Thursday, September 22, 2016

Adventures in Canning

My sister and her husband showed up at my house with a bunch of Stanley prune-plums.


We spent the evening poking holes in the plums, making the lightest possible syrup and then putting everything into jars and processing them.


We ended up with fourteen quarts! It's so much fun to listen to the jars seal as they cool - they make little musical tings. The happy sound of success!


I was, therefore, inspired to continue with the canning adventures! While my sister and brother-in-law were off visiting folks in Ohio, I took a table full of red haven peaches...

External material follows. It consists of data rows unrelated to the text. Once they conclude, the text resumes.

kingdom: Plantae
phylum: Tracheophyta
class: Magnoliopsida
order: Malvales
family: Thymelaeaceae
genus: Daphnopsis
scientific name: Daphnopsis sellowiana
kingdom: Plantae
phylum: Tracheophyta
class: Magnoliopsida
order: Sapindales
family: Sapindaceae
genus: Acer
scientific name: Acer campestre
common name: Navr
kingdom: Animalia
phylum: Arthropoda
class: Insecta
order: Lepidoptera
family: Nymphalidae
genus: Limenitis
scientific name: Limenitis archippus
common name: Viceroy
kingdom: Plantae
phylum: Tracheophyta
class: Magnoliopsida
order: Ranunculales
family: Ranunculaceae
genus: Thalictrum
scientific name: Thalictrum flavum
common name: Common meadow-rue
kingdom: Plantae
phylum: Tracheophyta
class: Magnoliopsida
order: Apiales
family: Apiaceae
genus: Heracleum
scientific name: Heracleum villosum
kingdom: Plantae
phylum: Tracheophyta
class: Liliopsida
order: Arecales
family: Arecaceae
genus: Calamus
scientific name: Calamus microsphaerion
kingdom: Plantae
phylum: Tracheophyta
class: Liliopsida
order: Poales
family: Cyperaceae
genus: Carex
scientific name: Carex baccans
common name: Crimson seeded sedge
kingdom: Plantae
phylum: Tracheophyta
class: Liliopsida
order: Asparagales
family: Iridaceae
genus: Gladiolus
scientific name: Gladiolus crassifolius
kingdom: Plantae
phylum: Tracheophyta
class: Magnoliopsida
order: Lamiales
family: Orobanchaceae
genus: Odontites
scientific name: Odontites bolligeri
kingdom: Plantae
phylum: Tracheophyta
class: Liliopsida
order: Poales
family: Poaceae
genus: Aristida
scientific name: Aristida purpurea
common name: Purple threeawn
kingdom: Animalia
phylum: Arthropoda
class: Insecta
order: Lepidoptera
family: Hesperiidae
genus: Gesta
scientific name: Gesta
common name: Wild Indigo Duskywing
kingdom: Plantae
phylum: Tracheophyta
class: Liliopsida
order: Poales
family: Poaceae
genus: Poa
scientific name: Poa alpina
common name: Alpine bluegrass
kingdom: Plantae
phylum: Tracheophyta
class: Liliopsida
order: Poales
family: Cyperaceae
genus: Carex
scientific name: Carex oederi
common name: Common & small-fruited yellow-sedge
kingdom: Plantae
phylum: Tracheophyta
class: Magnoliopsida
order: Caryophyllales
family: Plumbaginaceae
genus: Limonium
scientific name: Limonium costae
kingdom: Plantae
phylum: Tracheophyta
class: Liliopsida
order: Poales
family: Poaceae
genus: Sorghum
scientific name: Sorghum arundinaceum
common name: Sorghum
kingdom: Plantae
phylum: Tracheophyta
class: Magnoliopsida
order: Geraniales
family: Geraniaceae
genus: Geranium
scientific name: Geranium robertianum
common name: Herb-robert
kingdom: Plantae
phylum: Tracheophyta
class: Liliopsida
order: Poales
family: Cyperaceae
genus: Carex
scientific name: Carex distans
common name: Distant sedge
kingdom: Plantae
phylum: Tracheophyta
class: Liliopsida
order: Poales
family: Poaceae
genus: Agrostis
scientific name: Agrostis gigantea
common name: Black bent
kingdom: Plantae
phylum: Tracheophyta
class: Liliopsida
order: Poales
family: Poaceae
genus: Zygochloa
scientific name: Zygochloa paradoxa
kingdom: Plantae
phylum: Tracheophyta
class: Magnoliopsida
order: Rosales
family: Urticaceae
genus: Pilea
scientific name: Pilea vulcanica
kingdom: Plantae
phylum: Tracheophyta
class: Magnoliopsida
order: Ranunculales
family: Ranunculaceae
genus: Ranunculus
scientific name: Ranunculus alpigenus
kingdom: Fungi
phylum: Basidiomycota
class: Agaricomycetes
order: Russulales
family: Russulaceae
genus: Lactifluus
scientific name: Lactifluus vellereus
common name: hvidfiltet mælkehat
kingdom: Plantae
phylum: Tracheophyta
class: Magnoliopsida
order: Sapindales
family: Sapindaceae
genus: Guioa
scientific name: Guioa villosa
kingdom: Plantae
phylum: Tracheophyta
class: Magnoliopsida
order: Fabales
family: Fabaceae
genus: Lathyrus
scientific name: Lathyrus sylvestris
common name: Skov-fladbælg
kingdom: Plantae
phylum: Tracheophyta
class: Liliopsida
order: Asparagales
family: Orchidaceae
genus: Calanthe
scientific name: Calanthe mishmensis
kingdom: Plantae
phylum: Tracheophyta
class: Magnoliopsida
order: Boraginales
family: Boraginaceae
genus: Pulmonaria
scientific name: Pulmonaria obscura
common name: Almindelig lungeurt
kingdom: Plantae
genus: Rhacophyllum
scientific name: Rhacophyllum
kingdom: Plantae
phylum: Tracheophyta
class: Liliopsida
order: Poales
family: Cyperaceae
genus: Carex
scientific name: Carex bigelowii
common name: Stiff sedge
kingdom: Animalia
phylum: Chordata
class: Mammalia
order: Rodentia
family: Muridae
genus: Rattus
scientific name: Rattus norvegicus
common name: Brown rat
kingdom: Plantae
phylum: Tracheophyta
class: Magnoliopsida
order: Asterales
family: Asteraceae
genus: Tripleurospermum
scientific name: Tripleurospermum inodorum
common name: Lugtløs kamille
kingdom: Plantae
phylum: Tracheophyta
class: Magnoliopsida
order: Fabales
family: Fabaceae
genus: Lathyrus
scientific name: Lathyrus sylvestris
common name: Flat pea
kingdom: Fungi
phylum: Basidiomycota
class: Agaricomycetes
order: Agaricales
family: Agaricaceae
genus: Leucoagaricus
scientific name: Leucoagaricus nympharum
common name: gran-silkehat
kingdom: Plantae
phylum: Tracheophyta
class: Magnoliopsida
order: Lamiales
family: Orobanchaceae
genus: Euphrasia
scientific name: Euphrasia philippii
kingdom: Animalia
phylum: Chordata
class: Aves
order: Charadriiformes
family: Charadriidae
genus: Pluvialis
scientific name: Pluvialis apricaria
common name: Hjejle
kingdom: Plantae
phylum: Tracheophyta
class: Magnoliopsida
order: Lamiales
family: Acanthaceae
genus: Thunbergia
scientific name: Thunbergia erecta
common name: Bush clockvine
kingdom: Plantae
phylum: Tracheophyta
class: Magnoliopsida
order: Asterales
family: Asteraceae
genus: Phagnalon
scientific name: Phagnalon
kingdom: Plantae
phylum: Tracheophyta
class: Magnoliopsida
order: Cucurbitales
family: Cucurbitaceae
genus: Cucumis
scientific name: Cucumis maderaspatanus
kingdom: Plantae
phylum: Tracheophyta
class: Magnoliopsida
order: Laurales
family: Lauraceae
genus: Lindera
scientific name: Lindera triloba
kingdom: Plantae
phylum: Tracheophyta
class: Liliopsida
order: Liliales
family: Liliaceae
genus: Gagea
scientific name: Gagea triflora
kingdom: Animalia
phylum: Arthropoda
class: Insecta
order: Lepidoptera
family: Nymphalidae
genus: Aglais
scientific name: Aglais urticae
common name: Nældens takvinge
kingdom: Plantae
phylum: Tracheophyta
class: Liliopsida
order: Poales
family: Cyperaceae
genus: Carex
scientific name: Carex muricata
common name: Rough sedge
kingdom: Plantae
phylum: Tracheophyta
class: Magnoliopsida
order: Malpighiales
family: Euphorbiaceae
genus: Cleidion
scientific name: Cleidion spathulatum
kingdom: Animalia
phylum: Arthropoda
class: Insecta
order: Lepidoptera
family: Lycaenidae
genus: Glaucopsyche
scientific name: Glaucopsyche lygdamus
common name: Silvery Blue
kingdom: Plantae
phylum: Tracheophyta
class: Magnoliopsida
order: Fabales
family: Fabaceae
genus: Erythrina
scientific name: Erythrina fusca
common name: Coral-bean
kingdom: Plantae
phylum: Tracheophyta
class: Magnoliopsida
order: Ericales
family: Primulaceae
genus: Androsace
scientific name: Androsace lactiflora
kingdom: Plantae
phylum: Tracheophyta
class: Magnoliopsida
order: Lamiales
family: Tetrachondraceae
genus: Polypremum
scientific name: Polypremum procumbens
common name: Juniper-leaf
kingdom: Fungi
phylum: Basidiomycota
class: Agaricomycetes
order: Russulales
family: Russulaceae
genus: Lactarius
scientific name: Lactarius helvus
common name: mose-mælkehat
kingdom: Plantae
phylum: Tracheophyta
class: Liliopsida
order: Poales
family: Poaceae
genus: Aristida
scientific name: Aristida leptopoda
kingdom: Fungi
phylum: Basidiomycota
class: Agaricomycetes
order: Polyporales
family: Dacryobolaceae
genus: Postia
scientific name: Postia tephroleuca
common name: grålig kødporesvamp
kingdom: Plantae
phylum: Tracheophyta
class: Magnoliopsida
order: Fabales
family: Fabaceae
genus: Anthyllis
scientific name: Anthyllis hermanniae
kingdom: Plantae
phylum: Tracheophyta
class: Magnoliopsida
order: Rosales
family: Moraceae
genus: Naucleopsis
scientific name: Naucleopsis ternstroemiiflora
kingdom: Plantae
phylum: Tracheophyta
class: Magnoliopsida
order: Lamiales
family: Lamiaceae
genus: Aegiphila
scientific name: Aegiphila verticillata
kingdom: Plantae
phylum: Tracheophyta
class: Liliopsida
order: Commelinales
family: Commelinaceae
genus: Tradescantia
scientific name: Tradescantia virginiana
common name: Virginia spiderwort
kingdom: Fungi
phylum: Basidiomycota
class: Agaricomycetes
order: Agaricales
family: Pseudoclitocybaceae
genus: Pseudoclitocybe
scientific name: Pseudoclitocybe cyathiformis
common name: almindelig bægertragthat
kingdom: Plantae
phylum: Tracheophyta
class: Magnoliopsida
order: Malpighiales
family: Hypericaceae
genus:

...and turned them into ten quarts of peach halves. I tossed them in a little lime juice along the way, which gives them a fresh peachy flavor with just a hint of lime tang (one jar failed to seal, so I got to taste the final product). I also put up a batch of pint jars and a couple batches of peach jam.

It will be such a delightful treat to have a taste of summer while snowstorms blow around us!


2 comments:

Cock o' the Trail said...

I was surprised and delighted to note this blog citation, while I was looking for something else. At 92 years I no longer can anything, but I was brought up on canned Stanley plums, you might say, and have most recently canned some myself about ten years ago. A further note is my recent purchase of (only) a quart at a nearby roadside stand (Amish) and cooking the pitted halves to provide what is almost an annual 'fix'. Had the luscious juice over ice cream. My first married home was only two miles from Stanley, NY, and that little elementary school was the first for my two oldest children. I spent my whole working life, except for sabbaticals, at Cornell University's NYS Agr. Expt. Station in Geneva, NY, where the variety was developed and named. It was Cornell's custom to name new ones after nearby communities. Well, that's a long story, but I do like canned plums (or prunes). Note that we always canned them as halves - and of course in light syrup.

Webfoot said...

Thank you for your wonderful comment! I hope I can still be canning when I'm 82 - you're an inspiration. I also enjoyed learning a little more about the origin of the Stanley prune-plum and the Cornell naming conventions. We can them whole, but the pits are easy to extract from the fruit, when the cans are opened. I love to eat them on yogurt - I haven't tried ice cream, but that would be delicious, too. I remember that our grade school used to serve the Stanley plums at lunchtime, so I've been enjoying them for quite a while, too!